At the same time though, it's perhaps worse if you do have that gem of a game and the marketing department fails to sell players on it, creating cringeworthy trailers and boring gameplay videos that wrongly send people away from the title, rather than to it.
Conversely, sometimes a publisher knows they've got a stinker on their hands and will try to quietly release it without anyone realising.
With all this in mind, over the past year there have been a whole bunch of releases that have been sent out to certain doom.
Some were so terrible anyway that they probably didn't deserve better, but others were genuinely overlooked gems worthy of your time that, for one reason or another, weren't given a fighting chance at the market.
11. Honorable Mentions
Okay, so before we get into the already-released games that we can say, in hindsight, were definitely sent out to die, it's worth talking about the upcoming titles that inspired this list.
There weren't enough to justify their own article (despite my best efforts), but the most obvious upcoming game being sent out to the (killer) sharks is Suicide Squad: Kill The Justice League. Skepticism has lingered over this superhero spin-off since its initial announcement as a four-player co-op shooter, and that turned into outright hostility following more extensive looks at gameplay via trailers that only highlighted uninspired missions and repetitive gameplay.
This backlash resulted in the title getting hit with a last-minute delay that pushed it back by nearly a whole year. Unfortunately, recent early impressions and previews haven't done much to win players back either. It's too soon to say whether Suicide Squad deserves to be rejected off the bat (its cinematics and story do look tantalising), but it feels obvious that it's gearing up for a thorny reception.

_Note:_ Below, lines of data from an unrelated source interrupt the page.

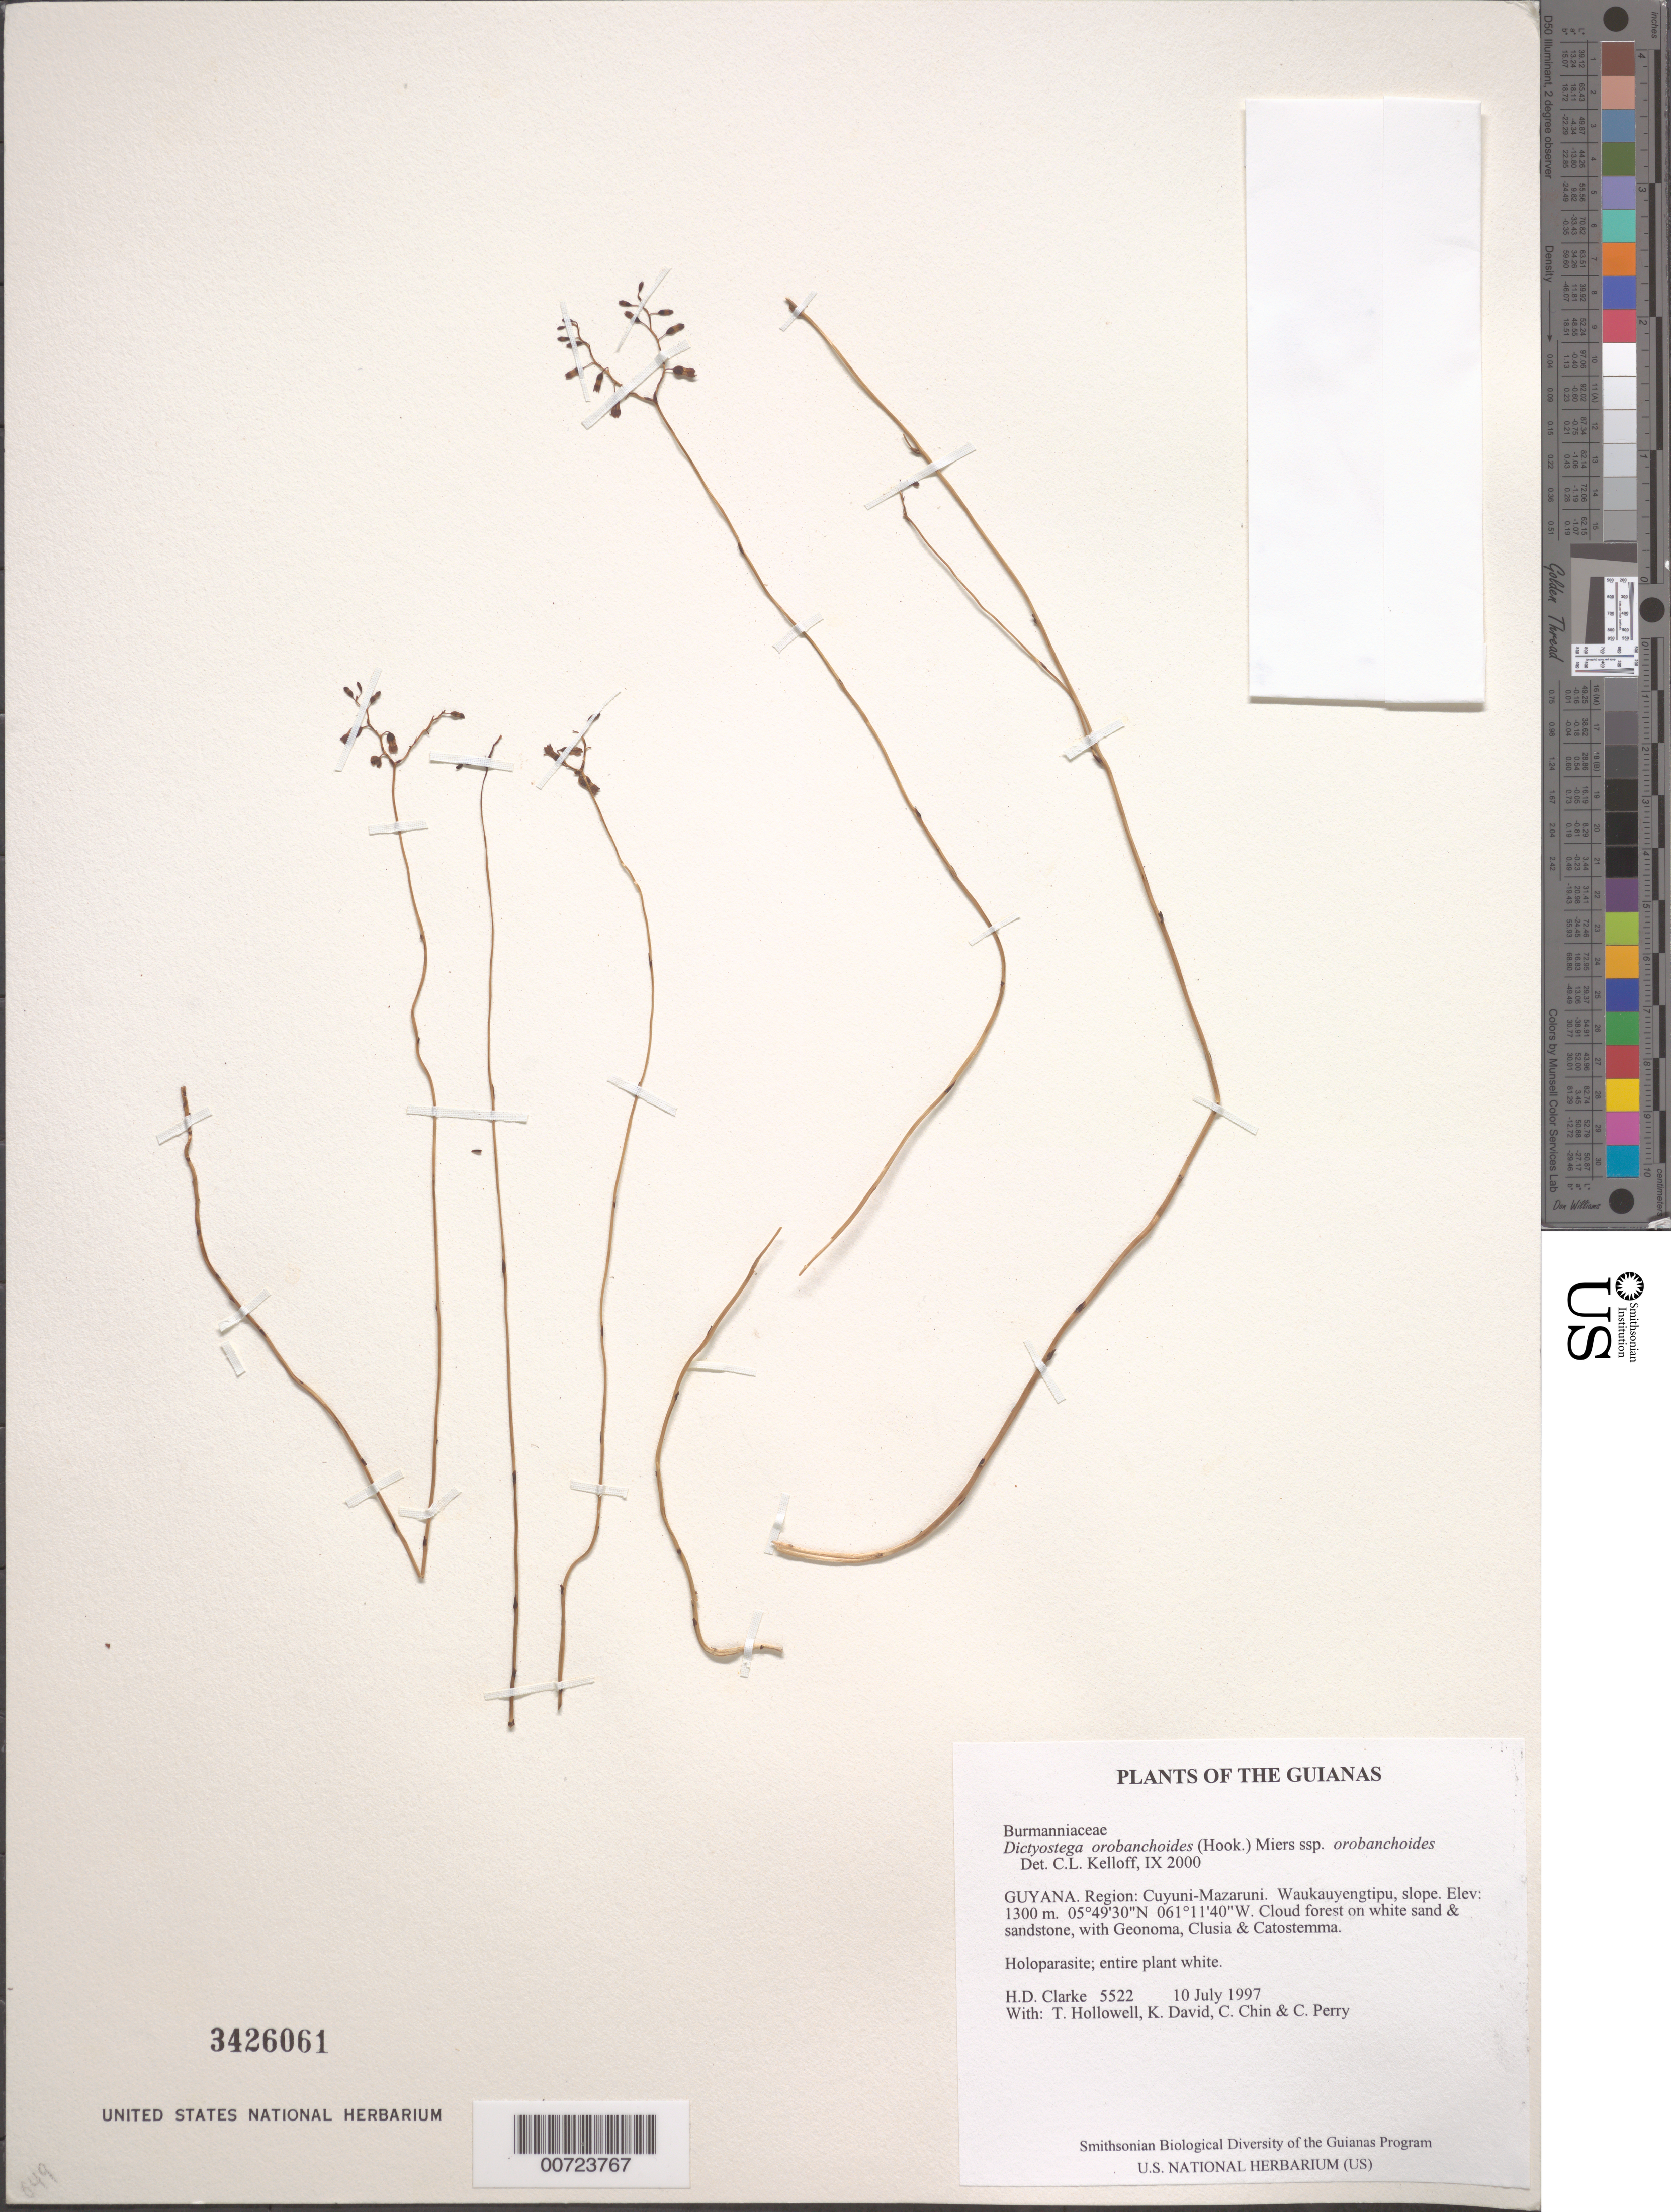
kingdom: Plantae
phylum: Tracheophyta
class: Liliopsida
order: Dioscoreales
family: Burmanniaceae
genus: Dictyostega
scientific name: Dictyostega orobanchoides subsp. orobanchoides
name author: (Hook.) Miers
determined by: Kelloff, Carol L., (US), Smithsonian Institution - National Museum of Natural History (UNITED STATES)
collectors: H. D. Clarke, T. Hollowell, K. David, C. Chin & C. Perry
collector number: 5522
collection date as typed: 10 July 1997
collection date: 1997-07-10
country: Guyana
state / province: Cuyuni-Mazaruni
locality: Waukauyengtipu, slope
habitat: Cloud forest on white sand & sandstone, with Geonoma, Clusia & Catostemma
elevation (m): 1300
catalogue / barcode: US 3426061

Other 2024 releases seemingly set to suffer the same fate at the time of writing also include the just-released Prince of Persia: The Lost Crown which has enjoyed exceptional reviews but has been let down by Ubisoft's lack of marketing, as well as Skull and Bones which, according to Kotaku (via The Gamer), only remains alive after a decade in development hell due to a deal that was made with the Singapore government.
Who said you can't balance art and commerce, eh?